Write out every line of the listing from its first line down to and including the line containing "크림, 수플레-이것은 휘핑 노른자를 기", reproducing each one without any change.

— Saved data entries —
***
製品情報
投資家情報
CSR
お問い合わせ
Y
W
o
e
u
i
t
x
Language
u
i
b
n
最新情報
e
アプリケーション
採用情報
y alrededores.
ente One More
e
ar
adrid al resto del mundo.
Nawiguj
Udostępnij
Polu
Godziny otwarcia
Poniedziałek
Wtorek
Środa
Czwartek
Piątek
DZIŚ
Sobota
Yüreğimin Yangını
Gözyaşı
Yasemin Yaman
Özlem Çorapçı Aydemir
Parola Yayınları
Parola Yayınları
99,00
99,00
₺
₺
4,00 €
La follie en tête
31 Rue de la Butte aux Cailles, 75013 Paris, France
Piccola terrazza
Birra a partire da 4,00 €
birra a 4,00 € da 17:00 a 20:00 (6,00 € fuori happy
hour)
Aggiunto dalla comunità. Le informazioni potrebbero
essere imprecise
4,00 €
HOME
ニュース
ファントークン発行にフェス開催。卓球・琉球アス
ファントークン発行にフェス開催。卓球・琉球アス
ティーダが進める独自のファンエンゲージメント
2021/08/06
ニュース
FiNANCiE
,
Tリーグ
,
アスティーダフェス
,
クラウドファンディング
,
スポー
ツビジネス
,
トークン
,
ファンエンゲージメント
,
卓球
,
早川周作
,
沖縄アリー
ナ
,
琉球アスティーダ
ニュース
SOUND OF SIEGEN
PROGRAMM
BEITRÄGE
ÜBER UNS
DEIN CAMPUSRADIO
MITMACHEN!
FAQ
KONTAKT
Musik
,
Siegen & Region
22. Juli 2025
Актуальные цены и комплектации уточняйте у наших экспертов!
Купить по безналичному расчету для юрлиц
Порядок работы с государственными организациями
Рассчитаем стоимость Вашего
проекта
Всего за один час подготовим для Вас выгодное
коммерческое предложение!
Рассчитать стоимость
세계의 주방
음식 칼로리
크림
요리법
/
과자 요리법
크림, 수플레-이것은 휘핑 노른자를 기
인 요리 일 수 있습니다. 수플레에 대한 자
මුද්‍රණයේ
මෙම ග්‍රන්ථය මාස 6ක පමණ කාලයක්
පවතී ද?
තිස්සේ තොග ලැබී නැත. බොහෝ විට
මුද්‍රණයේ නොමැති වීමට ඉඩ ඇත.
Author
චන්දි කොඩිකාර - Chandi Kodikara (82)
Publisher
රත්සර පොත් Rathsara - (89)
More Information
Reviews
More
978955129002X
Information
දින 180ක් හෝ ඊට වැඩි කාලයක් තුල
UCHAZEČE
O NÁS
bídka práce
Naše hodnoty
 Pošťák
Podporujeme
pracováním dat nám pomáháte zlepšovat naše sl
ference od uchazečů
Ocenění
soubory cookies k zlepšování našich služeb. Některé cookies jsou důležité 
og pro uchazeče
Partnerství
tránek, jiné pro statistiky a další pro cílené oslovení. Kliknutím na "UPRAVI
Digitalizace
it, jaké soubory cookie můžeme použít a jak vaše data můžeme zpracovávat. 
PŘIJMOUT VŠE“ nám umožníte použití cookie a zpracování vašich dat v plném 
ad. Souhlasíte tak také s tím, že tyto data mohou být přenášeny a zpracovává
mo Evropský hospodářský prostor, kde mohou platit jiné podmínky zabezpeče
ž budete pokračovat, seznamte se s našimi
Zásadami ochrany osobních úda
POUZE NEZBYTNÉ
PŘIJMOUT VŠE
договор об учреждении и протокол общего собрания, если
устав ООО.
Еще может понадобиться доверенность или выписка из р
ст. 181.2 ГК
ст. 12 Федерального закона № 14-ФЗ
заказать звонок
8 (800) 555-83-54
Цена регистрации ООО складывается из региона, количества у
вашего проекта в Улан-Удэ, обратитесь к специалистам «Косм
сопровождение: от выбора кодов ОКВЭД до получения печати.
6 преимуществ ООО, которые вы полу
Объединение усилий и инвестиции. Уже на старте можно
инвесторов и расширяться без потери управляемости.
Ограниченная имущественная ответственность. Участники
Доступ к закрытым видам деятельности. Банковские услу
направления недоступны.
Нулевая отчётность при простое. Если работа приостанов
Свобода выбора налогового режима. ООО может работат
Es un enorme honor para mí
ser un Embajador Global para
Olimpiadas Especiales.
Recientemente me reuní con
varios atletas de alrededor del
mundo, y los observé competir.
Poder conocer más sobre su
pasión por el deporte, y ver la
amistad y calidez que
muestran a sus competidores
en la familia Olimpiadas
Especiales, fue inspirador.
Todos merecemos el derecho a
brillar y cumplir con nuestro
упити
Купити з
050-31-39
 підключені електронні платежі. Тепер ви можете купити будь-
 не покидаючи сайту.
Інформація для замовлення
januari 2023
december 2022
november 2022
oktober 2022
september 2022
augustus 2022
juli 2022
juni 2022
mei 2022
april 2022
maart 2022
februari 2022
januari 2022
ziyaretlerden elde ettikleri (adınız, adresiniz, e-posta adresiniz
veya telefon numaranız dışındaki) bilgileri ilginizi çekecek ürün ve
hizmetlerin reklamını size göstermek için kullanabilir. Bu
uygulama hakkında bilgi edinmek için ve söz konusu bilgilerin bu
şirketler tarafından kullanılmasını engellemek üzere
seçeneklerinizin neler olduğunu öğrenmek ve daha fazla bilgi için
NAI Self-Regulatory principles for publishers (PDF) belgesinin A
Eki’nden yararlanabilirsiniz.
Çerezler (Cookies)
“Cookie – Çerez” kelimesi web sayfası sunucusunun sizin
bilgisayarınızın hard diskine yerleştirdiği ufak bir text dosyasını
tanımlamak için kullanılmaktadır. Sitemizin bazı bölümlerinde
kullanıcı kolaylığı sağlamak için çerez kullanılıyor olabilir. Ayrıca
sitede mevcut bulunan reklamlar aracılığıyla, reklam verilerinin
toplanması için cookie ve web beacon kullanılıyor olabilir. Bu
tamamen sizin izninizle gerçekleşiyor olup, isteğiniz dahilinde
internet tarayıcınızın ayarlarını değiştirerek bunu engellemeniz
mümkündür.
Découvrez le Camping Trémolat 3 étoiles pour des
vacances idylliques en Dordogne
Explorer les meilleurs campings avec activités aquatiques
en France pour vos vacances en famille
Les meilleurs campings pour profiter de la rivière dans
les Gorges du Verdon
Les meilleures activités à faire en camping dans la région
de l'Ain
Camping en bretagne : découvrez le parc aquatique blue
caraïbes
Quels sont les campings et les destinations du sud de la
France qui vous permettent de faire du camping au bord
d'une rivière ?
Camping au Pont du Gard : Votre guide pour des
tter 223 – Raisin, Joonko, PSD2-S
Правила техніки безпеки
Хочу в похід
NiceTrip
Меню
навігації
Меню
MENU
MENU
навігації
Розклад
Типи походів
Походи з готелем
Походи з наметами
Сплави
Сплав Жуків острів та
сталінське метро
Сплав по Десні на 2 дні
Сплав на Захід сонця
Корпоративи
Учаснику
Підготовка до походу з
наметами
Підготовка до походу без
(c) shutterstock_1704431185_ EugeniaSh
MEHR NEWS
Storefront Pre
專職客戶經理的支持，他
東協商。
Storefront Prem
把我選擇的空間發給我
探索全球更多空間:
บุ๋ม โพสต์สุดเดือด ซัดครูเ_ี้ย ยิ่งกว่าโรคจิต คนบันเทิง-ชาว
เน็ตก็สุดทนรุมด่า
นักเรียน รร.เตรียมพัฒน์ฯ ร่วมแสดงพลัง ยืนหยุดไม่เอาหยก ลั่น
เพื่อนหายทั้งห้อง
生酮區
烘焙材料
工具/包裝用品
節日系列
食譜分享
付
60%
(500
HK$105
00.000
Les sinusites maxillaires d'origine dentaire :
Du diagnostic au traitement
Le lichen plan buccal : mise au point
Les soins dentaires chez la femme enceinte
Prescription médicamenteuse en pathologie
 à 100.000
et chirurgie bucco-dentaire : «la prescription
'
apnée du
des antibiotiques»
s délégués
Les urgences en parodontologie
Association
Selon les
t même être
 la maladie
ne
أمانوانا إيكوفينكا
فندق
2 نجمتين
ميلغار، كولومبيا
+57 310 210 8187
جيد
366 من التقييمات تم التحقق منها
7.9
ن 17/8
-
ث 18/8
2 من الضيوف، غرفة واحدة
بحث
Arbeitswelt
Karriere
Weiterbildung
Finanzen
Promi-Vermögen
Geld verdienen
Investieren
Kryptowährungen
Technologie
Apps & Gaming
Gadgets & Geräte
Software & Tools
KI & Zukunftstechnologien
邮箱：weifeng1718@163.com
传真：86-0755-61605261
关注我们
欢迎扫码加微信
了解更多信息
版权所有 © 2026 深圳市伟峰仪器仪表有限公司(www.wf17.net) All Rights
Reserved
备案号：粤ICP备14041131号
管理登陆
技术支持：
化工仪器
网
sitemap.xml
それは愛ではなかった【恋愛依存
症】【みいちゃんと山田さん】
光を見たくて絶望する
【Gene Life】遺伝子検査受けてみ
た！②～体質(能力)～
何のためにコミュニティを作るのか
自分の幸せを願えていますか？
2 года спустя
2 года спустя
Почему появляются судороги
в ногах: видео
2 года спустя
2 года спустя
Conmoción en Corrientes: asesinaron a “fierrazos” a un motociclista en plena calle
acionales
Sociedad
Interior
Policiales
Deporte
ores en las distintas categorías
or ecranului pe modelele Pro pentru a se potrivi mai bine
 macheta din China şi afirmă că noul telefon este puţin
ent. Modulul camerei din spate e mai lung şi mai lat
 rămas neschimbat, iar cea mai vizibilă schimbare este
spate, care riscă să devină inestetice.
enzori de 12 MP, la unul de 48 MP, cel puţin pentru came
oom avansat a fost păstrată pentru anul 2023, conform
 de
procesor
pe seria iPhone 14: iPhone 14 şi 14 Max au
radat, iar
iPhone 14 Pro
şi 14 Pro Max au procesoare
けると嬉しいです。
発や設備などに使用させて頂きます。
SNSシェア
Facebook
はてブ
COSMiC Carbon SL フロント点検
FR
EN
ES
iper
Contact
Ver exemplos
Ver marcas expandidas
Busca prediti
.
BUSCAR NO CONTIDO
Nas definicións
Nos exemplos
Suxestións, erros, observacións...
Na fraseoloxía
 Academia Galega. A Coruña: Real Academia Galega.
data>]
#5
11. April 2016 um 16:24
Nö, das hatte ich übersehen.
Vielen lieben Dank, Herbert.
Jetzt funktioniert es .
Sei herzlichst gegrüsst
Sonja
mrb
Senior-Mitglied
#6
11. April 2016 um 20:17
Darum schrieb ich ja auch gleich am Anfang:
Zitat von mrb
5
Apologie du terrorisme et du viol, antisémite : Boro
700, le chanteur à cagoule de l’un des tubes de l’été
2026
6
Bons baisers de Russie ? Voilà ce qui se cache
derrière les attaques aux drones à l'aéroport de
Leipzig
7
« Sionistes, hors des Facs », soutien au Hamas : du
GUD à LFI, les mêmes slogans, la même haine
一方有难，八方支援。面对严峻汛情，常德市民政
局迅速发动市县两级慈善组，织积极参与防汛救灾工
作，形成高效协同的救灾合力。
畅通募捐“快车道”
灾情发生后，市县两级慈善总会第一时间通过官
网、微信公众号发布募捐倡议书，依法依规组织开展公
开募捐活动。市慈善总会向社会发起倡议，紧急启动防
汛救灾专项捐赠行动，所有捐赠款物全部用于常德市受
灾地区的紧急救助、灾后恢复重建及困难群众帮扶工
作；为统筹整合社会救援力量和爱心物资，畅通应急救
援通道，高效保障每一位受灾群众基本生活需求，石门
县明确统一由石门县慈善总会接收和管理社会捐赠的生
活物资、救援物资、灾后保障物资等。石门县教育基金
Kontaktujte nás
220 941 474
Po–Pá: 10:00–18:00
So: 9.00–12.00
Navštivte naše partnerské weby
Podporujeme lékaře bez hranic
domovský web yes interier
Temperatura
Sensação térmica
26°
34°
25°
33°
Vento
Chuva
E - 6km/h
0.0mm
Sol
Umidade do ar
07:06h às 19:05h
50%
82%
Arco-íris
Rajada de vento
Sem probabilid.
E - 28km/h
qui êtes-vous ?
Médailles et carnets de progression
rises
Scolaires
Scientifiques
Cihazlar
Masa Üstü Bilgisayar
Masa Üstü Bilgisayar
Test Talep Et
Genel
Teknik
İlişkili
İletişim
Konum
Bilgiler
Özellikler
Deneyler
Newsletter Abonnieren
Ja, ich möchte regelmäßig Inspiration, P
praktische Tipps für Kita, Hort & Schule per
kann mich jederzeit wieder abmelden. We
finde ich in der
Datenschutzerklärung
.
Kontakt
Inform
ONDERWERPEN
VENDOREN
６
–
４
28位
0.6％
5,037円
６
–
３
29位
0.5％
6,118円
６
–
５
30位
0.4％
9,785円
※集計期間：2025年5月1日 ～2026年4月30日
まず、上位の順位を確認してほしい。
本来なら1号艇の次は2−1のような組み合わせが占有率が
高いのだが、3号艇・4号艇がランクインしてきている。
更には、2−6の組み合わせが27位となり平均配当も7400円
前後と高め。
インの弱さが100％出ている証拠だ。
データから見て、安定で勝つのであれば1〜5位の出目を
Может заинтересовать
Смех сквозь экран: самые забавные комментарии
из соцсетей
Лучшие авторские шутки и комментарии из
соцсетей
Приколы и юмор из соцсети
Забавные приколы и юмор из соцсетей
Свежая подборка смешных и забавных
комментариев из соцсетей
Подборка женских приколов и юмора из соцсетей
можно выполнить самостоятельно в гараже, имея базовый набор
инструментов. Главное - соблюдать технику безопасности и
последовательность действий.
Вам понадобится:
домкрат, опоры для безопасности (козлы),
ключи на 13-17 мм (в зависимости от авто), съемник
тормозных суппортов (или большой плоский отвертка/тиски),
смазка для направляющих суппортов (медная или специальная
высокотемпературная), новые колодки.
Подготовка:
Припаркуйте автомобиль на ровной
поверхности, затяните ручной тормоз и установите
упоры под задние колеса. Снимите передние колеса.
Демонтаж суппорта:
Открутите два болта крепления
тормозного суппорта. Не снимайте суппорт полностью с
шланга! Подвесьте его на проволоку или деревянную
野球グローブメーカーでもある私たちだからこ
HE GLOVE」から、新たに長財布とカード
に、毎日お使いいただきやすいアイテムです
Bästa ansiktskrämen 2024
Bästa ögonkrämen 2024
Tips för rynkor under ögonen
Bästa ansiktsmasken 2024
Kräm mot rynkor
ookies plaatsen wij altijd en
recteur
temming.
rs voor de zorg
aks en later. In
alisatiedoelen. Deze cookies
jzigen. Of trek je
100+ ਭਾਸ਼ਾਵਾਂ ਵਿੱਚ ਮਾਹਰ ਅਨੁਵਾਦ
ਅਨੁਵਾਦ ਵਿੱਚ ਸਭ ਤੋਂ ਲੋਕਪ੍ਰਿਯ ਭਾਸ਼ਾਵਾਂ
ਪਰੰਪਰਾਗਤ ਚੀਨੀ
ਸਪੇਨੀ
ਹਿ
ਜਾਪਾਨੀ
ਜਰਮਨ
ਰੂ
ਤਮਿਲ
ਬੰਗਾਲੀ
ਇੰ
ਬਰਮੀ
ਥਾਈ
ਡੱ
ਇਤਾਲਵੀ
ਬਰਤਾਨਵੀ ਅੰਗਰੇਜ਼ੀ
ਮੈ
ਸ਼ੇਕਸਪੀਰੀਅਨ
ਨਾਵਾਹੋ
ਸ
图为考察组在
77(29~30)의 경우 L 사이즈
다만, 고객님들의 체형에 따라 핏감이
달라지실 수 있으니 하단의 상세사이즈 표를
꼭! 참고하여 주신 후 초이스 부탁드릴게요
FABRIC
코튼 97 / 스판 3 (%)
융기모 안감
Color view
***
— RESPONSE AREA —
製品情報
投資家情報
CSR
お問い合わせ
Y
W
o
e
u
i
t
x
Language
u
i
b
n
最新情報
e
アプリケーション
採用情報
y alrededores.
ente One More
e
ar
adrid al resto del mundo.
Nawiguj
Udostępnij
Polu
Godziny otwarcia
Poniedziałek
Wtorek
Środa
Czwartek
Piątek
DZIŚ
Sobota
Yüreğimin Yangını
Gözyaşı
Yasemin Yaman
Özlem Çorapçı Aydemir
Parola Yayınları
Parola Yayınları
99,00
99,00
₺
₺
4,00 €
La follie en tête
31 Rue de la Butte aux Cailles, 75013 Paris, France
Piccola terrazza
Birra a partire da 4,00 €
birra a 4,00 € da 17:00 a 20:00 (6,00 € fuori happy
hour)
Aggiunto dalla comunità. Le informazioni potrebbero
essere imprecise
4,00 €
HOME
ニュース
ファントークン発行にフェス開催。卓球・琉球アス
ファントークン発行にフェス開催。卓球・琉球アス
ティーダが進める独自のファンエンゲージメント
2021/08/06
ニュース
FiNANCiE
,
Tリーグ
,
アスティーダフェス
,
クラウドファンディング
,
スポー
ツビジネス
,
トークン
,
ファンエンゲージメント
,
卓球
,
早川周作
,
沖縄アリー
ナ
,
琉球アスティーダ
ニュース
SOUND OF SIEGEN
PROGRAMM
BEITRÄGE
ÜBER UNS
DEIN CAMPUSRADIO
MITMACHEN!
FAQ
KONTAKT
Musik
,
Siegen & Region
22. Juli 2025
Актуальные цены и комплектации уточняйте у наших экспертов!
Купить по безналичному расчету для юрлиц
Порядок работы с государственными организациями
Рассчитаем стоимость Вашего
проекта
Всего за один час подготовим для Вас выгодное
коммерческое предложение!
Рассчитать стоимость
세계의 주방
음식 칼로리
크림
요리법
/
과자 요리법
크림, 수플레-이것은 휘핑 노른자를 기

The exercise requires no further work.